■ Work task ■
Some entries follow. Reproduce exactly the lines starting at the one with "23: (164, 6)" and stopping after the one with "61: (143, 34)".

[[ Data for analysis open ]]

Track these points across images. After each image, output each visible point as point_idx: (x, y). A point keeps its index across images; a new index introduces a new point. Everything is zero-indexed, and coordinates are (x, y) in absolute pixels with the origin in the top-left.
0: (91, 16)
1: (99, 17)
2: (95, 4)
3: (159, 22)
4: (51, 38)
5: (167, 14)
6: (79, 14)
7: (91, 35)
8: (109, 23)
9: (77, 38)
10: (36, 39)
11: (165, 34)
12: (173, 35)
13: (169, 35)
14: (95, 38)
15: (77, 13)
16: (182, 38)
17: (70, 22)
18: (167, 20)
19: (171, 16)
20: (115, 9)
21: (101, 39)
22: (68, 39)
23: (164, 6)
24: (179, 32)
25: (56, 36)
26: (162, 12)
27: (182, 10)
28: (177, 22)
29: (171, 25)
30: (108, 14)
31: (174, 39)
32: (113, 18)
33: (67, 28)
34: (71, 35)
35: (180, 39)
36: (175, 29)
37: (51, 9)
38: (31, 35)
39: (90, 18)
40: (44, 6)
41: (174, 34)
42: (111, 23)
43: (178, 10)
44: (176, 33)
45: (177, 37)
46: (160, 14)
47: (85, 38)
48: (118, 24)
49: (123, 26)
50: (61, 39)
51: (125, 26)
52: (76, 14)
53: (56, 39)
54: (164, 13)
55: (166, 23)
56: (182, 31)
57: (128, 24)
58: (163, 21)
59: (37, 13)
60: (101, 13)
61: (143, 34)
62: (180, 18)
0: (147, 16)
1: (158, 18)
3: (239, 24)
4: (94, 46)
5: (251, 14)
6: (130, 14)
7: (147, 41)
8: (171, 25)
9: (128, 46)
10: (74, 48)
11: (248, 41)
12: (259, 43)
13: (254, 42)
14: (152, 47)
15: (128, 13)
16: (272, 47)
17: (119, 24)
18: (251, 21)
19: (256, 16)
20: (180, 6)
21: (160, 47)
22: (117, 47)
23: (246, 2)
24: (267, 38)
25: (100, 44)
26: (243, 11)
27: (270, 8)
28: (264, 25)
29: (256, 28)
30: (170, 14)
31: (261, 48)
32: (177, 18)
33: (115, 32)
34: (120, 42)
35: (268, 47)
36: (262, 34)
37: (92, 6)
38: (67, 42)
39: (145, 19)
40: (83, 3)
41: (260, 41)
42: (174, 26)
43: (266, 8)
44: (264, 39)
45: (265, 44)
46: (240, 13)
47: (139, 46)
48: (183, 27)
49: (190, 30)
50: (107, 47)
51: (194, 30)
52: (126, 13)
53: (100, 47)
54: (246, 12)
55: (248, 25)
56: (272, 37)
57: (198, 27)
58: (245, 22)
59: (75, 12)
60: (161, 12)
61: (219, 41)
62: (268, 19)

[[ Data for analysis closed ]]
[[ Data for analysis open ]]

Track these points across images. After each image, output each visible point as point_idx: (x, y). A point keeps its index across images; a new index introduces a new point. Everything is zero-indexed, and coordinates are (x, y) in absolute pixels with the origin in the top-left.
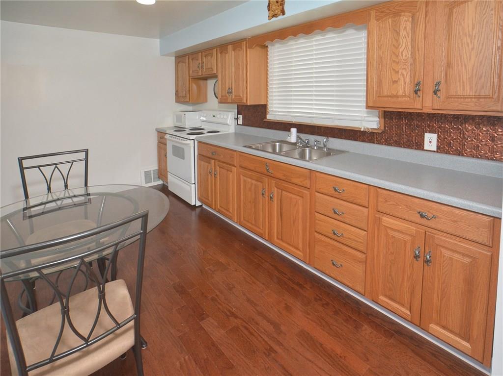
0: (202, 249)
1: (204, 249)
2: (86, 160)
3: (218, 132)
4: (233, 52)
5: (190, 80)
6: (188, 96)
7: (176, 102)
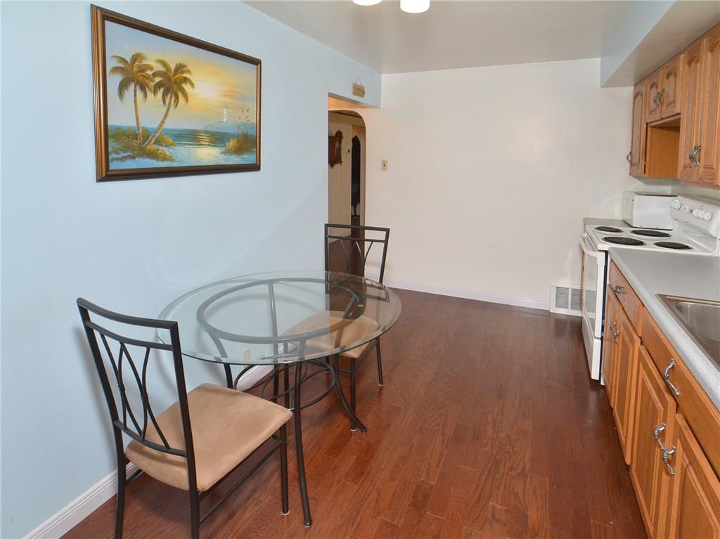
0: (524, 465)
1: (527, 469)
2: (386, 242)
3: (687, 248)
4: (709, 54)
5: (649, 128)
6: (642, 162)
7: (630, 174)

[[ Data for analysis closed ]]

■ Response to the exercise ■
23: (164, 6)
24: (179, 32)
25: (56, 36)
26: (162, 12)
27: (182, 10)
28: (177, 22)
29: (171, 25)
30: (108, 14)
31: (174, 39)
32: (113, 18)
33: (67, 28)
34: (71, 35)
35: (180, 39)
36: (175, 29)
37: (51, 9)
38: (31, 35)
39: (90, 18)
40: (44, 6)
41: (174, 34)
42: (111, 23)
43: (178, 10)
44: (176, 33)
45: (177, 37)
46: (160, 14)
47: (85, 38)
48: (118, 24)
49: (123, 26)
50: (61, 39)
51: (125, 26)
52: (76, 14)
53: (56, 39)
54: (164, 13)
55: (166, 23)
56: (182, 31)
57: (128, 24)
58: (163, 21)
59: (37, 13)
60: (101, 13)
61: (143, 34)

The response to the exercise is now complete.